PS volta a descer, CDU recupera e CDS afunda

A uma semana das eleições, PS e PSD estão separados por 10,7 pontos percentuais: os socialistas perderam gás nos últimos dias. O CDS está quase empatado com o PAN.

O PS está com 37,1% de intenções de voto. No espaço de uma semana, os socialistas perderam 3,5 pontos percentuais nas sondagens diárias da Pitagórica para TSF/JN/TVI,

O PSD (que pelo meio da semana chegou a atingir os 28,5%) mantém-se nos 26,4% de intenções de voto.

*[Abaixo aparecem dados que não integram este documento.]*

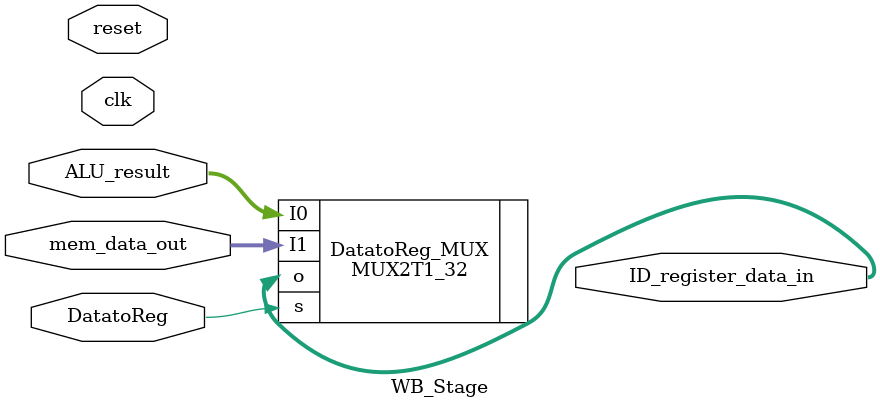
<source format=v>
`timescale 1ns / 1ps
module WB_Stage(
	input clk,
	input reset,
	
	input DatatoReg,
	
	input [31:0] mem_data_out,
	input [31:0] ALU_result,
	
	output [31:0] ID_register_data_in
    );

	MUX2T1_32 DatatoReg_MUX(
		.s(DatatoReg),
		.I0(ALU_result),
		.I1(mem_data_out),
		.o(ID_register_data_in)
	);


endmodule

</source>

O BE tem uma ligeira subida para os 10,4% e mantém-se em terceiro lugar.

Nesta sondagem, é a CDU quem mais sobe, em relação ontem: cresce 1,5 pp fixando-se nos 6,4%, praticamente os mesmos valores que tinha há uma semana.

O CDS volta a cair e atinge o mínimo da semana: 3,6%, apenas umas décimas acima do PAN que tem 3,1%. Os centristas perderam 1,5 pp durante a primeira semana de campanha.

O final da semana trouxe ganhos ligeiros para a Iniciativa Liberal agora com 2% de intenções de voto e para o LIVRE com 1,3%. O CHEGA mantém-se com 1,1%, enquanto o Aliança estabilizou nos 0,7%.

Numa análise mais detalhada constata-se que 5% dos que se assumem como eleitores do PSD e CDS dizem que votariam na Iniciativa Liberal, caso as eleições fossem hoje. E o PAN vai buscar apoio junto de quase 5% dos eleitores do Bloco de Esquerda, nesta sondagem.

Em termos do impacto da exposição mediática, dois nomes destacam-se, pela positiva: Joacine Katar Moreira e Carlos Guimarães Pinto. O líder da Iniciativa Liberal passou de 18 pontos negativos para 20 positivos.O mesmo sucesso mediático tem a candidata do LIVRE, por Lisboa: começou a semana com 20 pontos e acaba com 33 no saldo entre opiniões positivas e negativas, e lidera as respostas de quem diz que melhorou a opinião depois da exposição mediática.


Ficha técnica

Durante 4 dias (24 a 27 de Setembro 2019) foi recolhida diariamente pela Pitagórica para a TVI, o JN e a TSF uma sub-amostra de 150 entrevistas representativa do universo eleitoral português (não probabilístico) tendo por base os critérios de género, idade e região. O resultado do apuramento dos 4 últimos dias de trabalho de campo, implica uma amostra 600 indivíduos que para um grau de confiança de 95,5% corresponde a uma margem de erro máxima de ±4,07%. A seleção dos entrevistados foi realizada através de geração aleatória de números de "telemóvel" mantendo a proporção dos 3 principais operadores identificados pelo relatório da ANACOM, sempre que necessário são selecionados aleatoriamente números fixos para apoiar o cumprimento do plano amostral. As entrevistas são recolhidas através de entrevista telefónica (CATI - Computer Assisted Telephone Interviewing).
O estudo tem como objetivo avaliar a opinião dos eleitores Portugueses, sobre temas relacionados com as eleições, nomeadamente os principais protagonistas, os momentos da campanha bem como a intenção de voto nos vários partidos.
A taxa de resposta foi de 60,30%, a direção técnica do estudo é da responsabilidade de Rita Marques da Silva.
A taxa de abstenção expressa na sondagem é de 5,3% a que acresce 41% que na abordagem inicial se recusaram a responder à entrevista por não pretenderem votar nesta eleição, totalizando 46,3% de abstenção.
A Ficha técnica completa bem como todos os resultados foram disponibilizados junto da Entidade Reguladora da Comunicação Social que os disponibilizará oportunamente para consulta online.